When I read the road sign announcing “Construction for the next 50 miles,” I groaned. Really? Construction had already been going on for the past three years and now it would be for the foreseeable future—up to three more years! Every day since, as I drive this stretch of pavement under repair, I wonder if it will ever be finished. Deep down I know it will be, yet when I’m stopped in painfully slow traffic, it’s hard to believe the interstate will ever be free of orange barrels and single lanes.

I often feel the same way about the world and myself: It seems like never-ending construction. Sometimes I think, Will everything really be made “new” one day as Jesus has promised? (Revelation 21:5). If I were to live by sight instead of by faith (2 Corinthians 5:7), it would appear that the earth and my soul and everything else would be forever needing repairs. It doesn’t seem as if the consequences of Adam and Eve’s fall will ever be healed.

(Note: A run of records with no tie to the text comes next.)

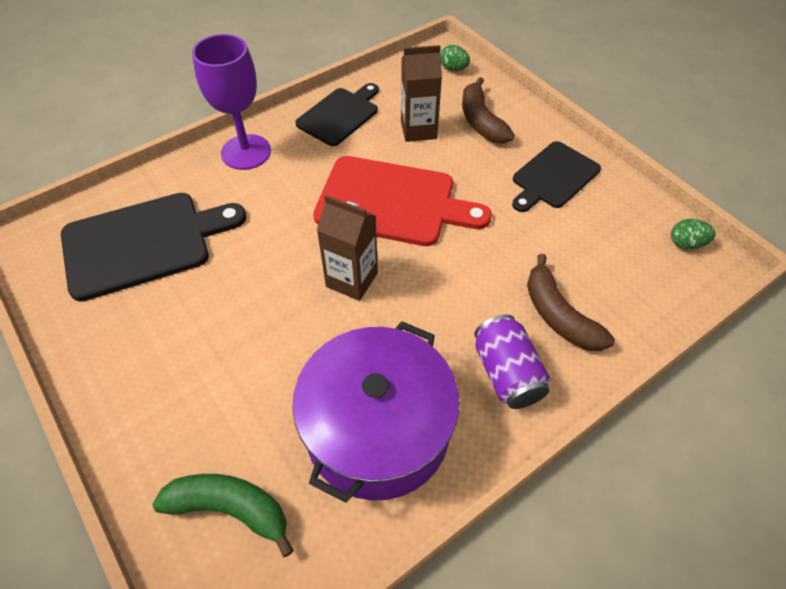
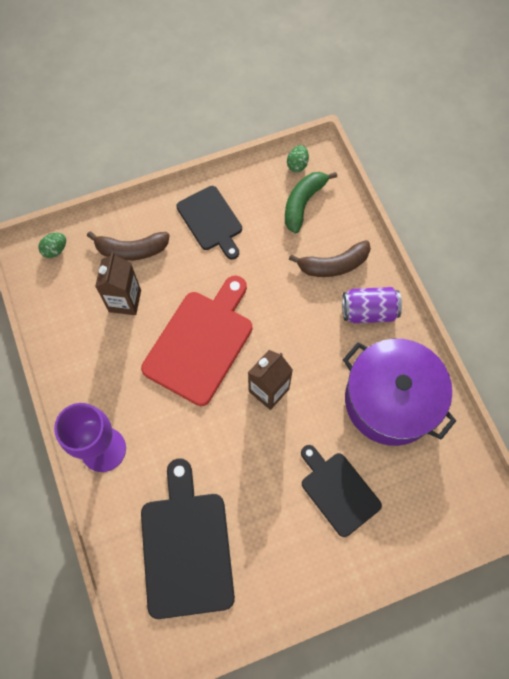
camera: 75 degrees left, 15 degrees up
(230, 509) = (424, 500): green banana -> green banana (303, 203)
(340, 115) = (82, 360): black cutting board -> black cutting board (338, 491)

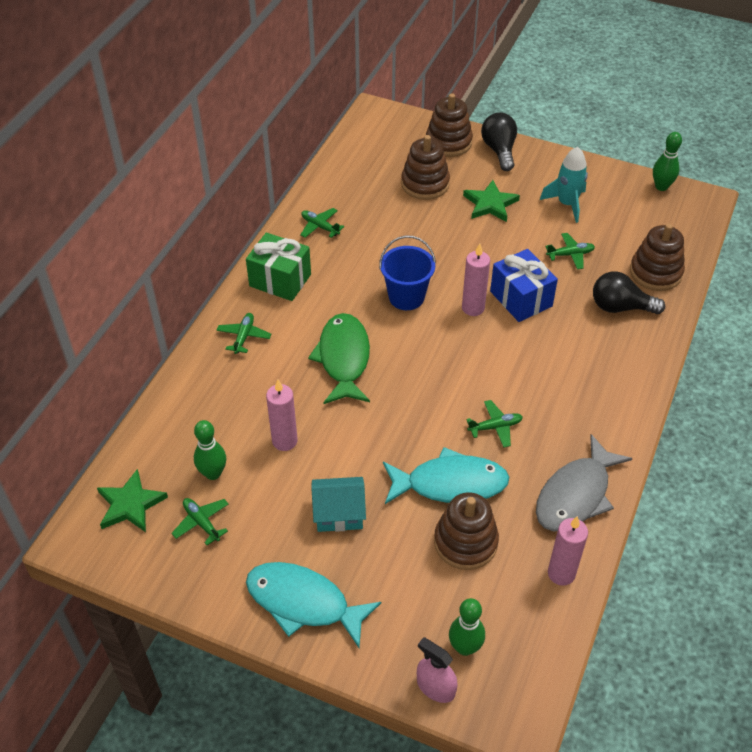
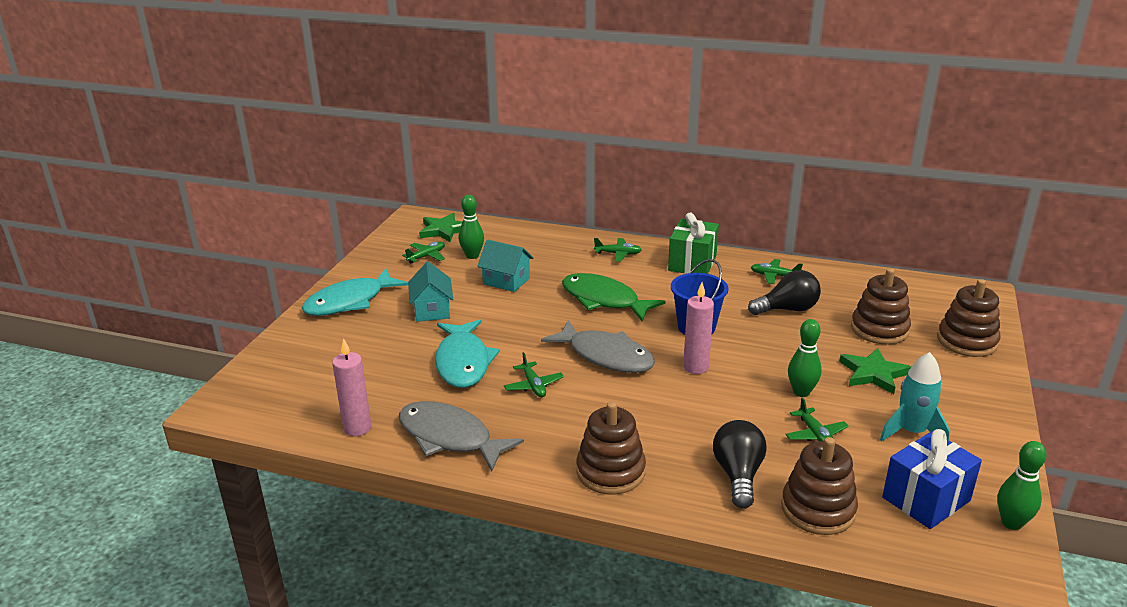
camera: 85 degrees right, 20 degrees down
(284, 441) = (506, 281): pink candle -> turquoise house
(304, 603) = (350, 302): turquoise fish -> turquoise fish turned 150 degrees counterclockwise
(320, 227) = (774, 276): green plane -> green plane turned 105 degrees counterclockwise
(343, 359) = (604, 300): green fish -> green fish turned 135 degrees counterclockwise
(435, 687) = (261, 363): pink spray bottle -> none
(449, 368) = (605, 356): none -> grey fish
(465, 542) = (398, 373): brown stacking toy -> brown stacking toy (610, 471)
(465, 647) = (293, 376): green bowling pin -> green bowling pin (801, 392)
(499, 150) = (980, 378): black light bulb -> black light bulb (787, 309)
(521, 299) = (722, 398): blue gift -> blue gift (926, 499)

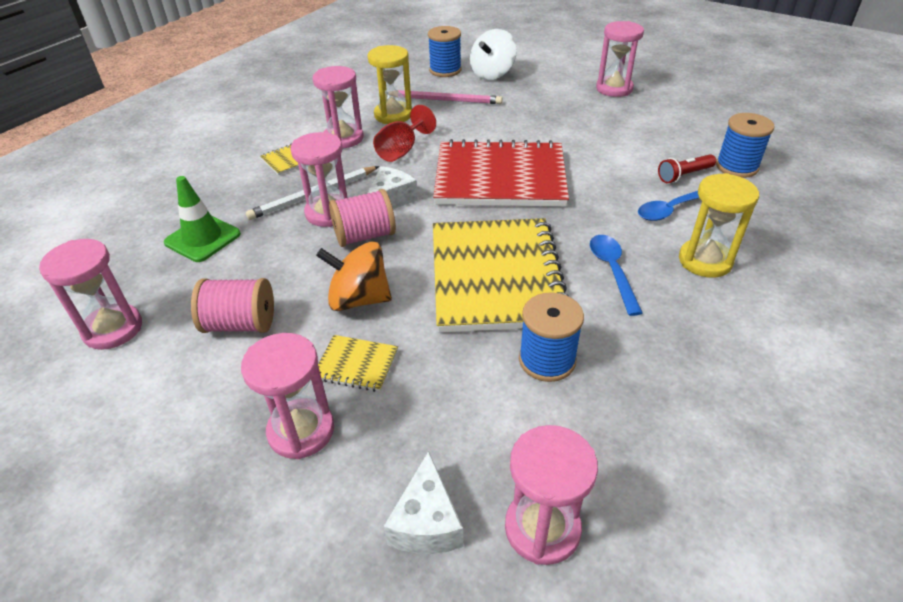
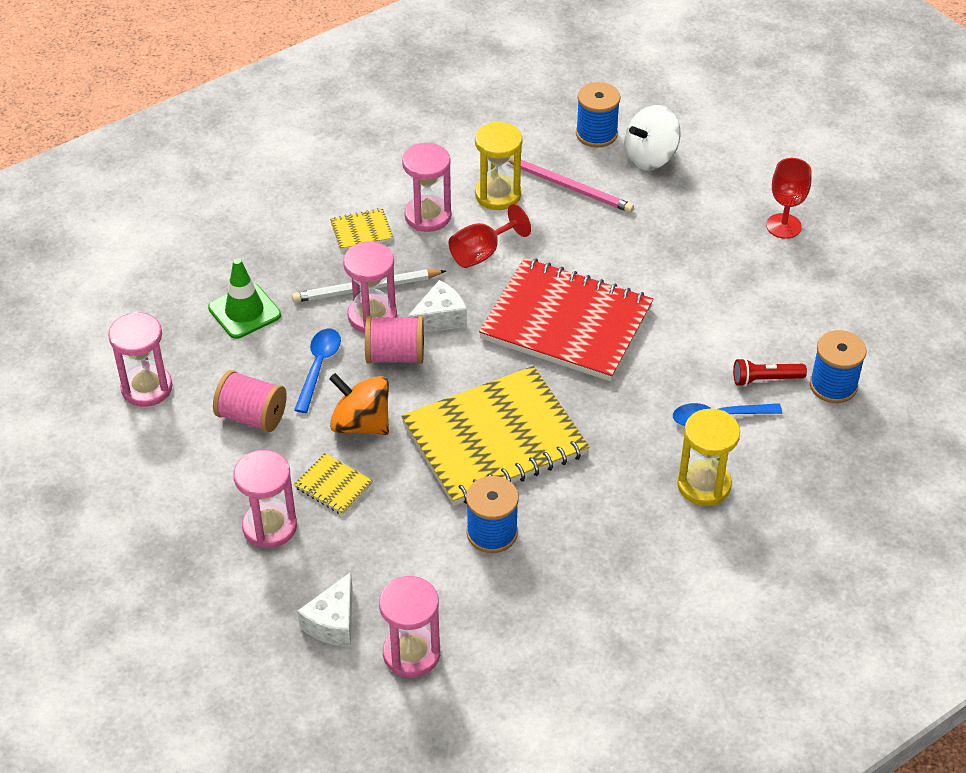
camera: 20 degrees right, 5 degrees up
(496, 277) = (494, 439): yellow notebook -> yellow notebook turned 45 degrees clockwise
(612, 271) = (607, 467): blue spoon -> blue spoon (318, 367)
(614, 89) = (783, 226): pink hourglass -> red goblet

In Isaiah 43, the Lord declared to ancient Israel that He was doing a new thing. In verse 19, He said, “See, I have already begun! Do you not see it?” Although some days I do, other days I don’t perceive it at all. I need God to give me the eyes to see and ears to hear the truth about reality and that—just as with Israel—He can do new things in and through me today.

God is making all things new—me, you, the earth, and everything else that exists—regardless of whether or not I perceive it. One day, we’ll look back and realize that He was true to His word, despite our perceptions that things would remain the same forever.